Eventually, with a growing family and the sense that she would regret not trying, she left the corporate track and focused on fiction. Her debut novel, Overseas, appeared in 2012 and set the tone for much of what followed: time-bending structure, a love story that crosses eras, and the emotional fallout of war. The book jumps between a World War I battlefield and modern Manhattan, asking what it would really mean to love someone across a century.
Since then, Williams has built a rich fictional universe that often links books in subtle ways. A Hundred Summers follows a circle of friends and former lovers through the 1930s in a Rhode Island beach community, with the 1938 hurricane looming on the horizon. The Schuyler Sisters novels — The Secret Life of Violet Grant, Tiny Little Thing, and Along the Infinite Sea — track different branches of one New York family as they navigate prewar Europe, 1960s politics, and old scandals that refuse to stay buried. The Summer Wives returns to a fictional New England island to explore class divisions, first love, and the way a single summer can define a life.
Her later books lean into espionage and Cold War tension while keeping the focus tightly on women’s inner lives. The Golden Hour moves between wartime Nassau and Europe, weaving a story of spies and royal intrigue. Her Last Flight reimagines the mystery of a vanished aviator through the eyes of a relentless photojournalist. Our Woman in Moscow and The Beach at Summerly look at sisters, spies, and small communities under pressure, while Husbands & Lovers braids together 1950s Cairo and contemporary New England in a story about illness, sacrifice, and second chances.
Under the pen name Juliana Gray, Williams writes lush historical romances and adventures set in the late Victorian and Edwardian eras. Series like A Princess in Hiding, Emmeline Truelove, and Affairs by Moonlight bring together hidden royalty, time-slips, haunted castles, and clever, self-possessed heroines who push against the strict rules of their world.

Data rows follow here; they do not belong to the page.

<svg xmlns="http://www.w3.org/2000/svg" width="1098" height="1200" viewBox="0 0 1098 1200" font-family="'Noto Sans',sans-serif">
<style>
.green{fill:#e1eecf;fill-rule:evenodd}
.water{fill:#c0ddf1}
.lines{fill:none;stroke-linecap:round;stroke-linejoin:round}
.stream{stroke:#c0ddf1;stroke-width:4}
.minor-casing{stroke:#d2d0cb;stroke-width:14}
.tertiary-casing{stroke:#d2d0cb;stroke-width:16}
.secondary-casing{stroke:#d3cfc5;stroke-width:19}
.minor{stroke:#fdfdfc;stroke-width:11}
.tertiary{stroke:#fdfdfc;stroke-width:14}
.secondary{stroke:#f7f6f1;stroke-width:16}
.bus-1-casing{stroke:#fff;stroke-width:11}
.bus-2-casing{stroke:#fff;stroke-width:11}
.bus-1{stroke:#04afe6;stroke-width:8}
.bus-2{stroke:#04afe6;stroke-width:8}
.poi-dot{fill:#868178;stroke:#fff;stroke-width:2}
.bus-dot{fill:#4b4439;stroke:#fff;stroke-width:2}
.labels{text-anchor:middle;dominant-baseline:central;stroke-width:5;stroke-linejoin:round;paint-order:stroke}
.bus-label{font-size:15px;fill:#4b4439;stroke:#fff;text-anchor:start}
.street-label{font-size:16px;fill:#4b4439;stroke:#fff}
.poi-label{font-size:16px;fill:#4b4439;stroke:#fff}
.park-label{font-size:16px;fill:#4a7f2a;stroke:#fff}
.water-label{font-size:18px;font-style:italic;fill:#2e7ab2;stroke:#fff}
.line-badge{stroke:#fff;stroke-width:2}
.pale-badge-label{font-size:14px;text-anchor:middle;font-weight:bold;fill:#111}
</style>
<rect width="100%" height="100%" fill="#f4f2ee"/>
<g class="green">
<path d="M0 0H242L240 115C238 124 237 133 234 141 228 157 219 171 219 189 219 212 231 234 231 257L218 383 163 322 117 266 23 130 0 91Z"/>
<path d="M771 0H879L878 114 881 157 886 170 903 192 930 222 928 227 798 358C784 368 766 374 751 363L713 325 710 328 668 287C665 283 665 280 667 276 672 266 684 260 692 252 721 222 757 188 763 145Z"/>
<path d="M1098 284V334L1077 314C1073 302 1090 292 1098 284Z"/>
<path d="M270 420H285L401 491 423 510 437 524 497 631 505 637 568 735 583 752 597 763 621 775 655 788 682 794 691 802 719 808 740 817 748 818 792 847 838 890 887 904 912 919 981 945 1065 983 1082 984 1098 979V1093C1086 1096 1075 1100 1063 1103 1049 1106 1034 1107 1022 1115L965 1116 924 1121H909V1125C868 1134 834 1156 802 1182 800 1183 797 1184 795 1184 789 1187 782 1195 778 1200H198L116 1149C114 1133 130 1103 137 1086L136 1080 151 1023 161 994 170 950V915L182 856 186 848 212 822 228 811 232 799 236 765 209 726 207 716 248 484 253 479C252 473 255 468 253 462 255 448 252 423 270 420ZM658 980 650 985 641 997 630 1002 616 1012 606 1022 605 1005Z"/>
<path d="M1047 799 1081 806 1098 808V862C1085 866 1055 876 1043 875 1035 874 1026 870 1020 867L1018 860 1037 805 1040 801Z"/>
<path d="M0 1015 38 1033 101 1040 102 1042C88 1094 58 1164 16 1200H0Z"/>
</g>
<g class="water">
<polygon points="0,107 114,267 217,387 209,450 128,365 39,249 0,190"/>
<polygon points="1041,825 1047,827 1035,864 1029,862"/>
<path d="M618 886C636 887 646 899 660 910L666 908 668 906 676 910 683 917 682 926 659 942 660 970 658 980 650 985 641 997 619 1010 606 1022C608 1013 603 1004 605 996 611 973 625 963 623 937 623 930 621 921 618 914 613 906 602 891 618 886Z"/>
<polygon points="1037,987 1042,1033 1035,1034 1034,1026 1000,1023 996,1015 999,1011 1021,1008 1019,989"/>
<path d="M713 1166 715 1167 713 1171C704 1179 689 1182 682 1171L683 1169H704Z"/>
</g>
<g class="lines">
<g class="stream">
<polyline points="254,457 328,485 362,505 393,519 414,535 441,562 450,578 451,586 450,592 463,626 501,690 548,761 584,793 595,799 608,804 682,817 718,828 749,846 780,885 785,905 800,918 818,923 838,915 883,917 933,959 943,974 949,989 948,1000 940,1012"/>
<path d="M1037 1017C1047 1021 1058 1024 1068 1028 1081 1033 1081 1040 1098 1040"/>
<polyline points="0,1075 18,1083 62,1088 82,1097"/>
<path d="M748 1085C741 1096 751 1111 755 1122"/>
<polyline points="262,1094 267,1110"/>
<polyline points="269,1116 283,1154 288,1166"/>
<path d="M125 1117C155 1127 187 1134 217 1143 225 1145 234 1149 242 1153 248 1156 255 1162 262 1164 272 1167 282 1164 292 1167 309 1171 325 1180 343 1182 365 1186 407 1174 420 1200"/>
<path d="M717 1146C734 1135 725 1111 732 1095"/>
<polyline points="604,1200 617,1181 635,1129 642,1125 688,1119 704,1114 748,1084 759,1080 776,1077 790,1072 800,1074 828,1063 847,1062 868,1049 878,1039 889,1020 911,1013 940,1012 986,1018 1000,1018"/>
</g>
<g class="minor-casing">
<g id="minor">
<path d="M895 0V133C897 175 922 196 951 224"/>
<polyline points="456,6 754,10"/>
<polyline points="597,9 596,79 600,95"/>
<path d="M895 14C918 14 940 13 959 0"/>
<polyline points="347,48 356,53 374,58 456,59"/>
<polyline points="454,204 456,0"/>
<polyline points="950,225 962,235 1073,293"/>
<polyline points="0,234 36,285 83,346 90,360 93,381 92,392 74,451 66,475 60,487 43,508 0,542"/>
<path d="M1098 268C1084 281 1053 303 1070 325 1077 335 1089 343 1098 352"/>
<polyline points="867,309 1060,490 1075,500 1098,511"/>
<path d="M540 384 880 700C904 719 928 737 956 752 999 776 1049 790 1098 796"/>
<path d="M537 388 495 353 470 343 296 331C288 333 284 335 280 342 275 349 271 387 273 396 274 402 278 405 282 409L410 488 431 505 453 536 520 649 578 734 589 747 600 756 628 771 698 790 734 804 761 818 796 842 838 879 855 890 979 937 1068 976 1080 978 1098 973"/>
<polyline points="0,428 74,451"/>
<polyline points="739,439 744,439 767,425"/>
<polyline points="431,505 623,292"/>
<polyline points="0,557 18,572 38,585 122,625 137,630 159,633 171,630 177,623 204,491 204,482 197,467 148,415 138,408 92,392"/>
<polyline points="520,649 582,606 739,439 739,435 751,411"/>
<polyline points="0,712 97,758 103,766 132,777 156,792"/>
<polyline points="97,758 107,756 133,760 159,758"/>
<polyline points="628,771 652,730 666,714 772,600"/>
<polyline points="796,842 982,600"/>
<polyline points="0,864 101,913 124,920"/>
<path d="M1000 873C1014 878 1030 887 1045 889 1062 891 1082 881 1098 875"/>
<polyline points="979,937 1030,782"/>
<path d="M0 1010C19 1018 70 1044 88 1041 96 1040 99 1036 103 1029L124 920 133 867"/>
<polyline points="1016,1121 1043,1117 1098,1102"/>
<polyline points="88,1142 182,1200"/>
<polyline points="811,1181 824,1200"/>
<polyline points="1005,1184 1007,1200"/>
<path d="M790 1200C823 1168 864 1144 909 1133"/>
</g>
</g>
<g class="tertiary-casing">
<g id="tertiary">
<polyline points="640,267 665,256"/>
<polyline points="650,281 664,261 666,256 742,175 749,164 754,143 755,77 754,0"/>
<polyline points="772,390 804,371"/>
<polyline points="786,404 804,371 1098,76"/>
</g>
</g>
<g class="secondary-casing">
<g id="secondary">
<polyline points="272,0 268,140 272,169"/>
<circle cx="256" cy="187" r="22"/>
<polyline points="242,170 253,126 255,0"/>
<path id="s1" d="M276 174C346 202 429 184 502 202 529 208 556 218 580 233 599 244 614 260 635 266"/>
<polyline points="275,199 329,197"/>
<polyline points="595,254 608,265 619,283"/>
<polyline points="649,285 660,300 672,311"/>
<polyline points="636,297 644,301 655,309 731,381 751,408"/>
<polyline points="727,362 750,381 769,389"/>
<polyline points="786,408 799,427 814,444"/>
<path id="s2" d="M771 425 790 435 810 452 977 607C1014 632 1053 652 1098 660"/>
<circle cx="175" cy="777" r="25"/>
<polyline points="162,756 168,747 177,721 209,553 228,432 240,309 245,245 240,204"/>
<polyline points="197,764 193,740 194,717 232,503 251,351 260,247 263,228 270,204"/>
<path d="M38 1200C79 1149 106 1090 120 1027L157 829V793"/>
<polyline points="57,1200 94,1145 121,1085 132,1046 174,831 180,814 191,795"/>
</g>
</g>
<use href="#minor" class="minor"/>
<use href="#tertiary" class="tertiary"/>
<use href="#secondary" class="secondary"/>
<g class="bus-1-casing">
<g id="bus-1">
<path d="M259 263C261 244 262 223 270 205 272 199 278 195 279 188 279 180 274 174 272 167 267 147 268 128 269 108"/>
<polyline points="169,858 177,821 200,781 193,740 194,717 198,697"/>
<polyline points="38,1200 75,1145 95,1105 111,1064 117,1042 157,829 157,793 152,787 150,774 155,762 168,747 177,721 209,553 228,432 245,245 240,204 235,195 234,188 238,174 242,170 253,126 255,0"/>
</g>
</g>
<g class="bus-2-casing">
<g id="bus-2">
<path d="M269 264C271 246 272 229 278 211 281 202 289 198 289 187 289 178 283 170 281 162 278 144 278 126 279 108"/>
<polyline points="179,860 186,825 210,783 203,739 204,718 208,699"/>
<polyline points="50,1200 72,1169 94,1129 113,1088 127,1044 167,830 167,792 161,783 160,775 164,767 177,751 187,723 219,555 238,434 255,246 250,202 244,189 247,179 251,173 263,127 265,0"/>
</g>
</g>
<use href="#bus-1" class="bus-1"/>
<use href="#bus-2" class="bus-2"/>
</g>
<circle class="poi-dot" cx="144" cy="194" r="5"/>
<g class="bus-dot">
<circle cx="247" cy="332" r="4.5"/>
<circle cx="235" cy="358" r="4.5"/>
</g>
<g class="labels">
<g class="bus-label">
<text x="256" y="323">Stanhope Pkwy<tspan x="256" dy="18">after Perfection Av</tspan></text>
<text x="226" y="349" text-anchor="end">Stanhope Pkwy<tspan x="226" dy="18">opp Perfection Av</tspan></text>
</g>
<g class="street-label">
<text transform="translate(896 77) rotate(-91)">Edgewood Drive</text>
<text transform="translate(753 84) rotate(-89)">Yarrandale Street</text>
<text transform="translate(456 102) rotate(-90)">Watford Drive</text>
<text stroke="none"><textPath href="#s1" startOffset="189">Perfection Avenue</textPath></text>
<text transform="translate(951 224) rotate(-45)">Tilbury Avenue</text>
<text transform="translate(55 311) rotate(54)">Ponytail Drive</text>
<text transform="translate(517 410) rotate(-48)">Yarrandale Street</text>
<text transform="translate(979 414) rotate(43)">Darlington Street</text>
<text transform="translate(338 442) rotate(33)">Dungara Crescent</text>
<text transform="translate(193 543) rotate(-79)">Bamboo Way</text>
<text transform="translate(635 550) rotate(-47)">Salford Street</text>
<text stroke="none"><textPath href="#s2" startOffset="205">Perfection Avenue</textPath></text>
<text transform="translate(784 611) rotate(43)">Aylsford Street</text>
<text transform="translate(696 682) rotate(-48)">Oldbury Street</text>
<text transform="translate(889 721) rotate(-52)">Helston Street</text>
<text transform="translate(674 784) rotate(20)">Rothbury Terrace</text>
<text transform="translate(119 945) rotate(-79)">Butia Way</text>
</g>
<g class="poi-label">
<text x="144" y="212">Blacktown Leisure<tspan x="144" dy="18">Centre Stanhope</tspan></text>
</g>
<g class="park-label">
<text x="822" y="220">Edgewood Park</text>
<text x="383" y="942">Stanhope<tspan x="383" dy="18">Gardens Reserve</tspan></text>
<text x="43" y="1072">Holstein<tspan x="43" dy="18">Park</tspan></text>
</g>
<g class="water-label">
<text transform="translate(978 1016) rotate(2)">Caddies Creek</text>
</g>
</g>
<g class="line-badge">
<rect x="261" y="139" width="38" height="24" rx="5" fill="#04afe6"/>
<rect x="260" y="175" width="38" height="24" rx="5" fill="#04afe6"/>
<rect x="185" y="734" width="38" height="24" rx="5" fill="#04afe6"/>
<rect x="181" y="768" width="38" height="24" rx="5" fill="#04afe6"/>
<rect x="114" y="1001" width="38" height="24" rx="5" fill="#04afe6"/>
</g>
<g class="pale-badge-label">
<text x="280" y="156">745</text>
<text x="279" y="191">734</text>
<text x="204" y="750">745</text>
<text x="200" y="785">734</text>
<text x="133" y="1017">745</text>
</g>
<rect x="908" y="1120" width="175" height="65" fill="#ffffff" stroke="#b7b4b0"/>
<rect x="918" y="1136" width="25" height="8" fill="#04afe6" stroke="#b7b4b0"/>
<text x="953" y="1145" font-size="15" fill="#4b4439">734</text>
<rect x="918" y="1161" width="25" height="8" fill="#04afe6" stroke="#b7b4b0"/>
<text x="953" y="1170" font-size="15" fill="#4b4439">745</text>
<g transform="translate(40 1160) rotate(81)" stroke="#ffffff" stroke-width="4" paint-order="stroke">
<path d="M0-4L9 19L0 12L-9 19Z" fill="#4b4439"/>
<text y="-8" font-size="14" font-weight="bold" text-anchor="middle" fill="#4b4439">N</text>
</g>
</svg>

Collaboration is another thread in her career. With fellow novelists Karen White and Lauren Willig — a trio known as “Team W” — she has co‑written multi‑timeline novels such as The Forgotten Room, The Glass Ocean, All the Ways We Said Goodbye, The Lost Summers of Newport, and The Author’s Guide to Murder. Each book gives a different woman in a different decade the mic, then slowly shows how their stories braid together around one place, one family, or one long‑buried secret.
Today, Williams lives near the Connecticut shore with her husband and their four children. She splits her days between researching odd corners of twentieth‑century history, drafting new chapters, and the ordinary tasks of family life. That mix of the everyday and the dramatic shows up on the page: her characters cook dinner, sort laundry, and catch trains in between life‑altering decisions, which may be part of why readers feel they could walk into one of her scenes and find a seat at the table.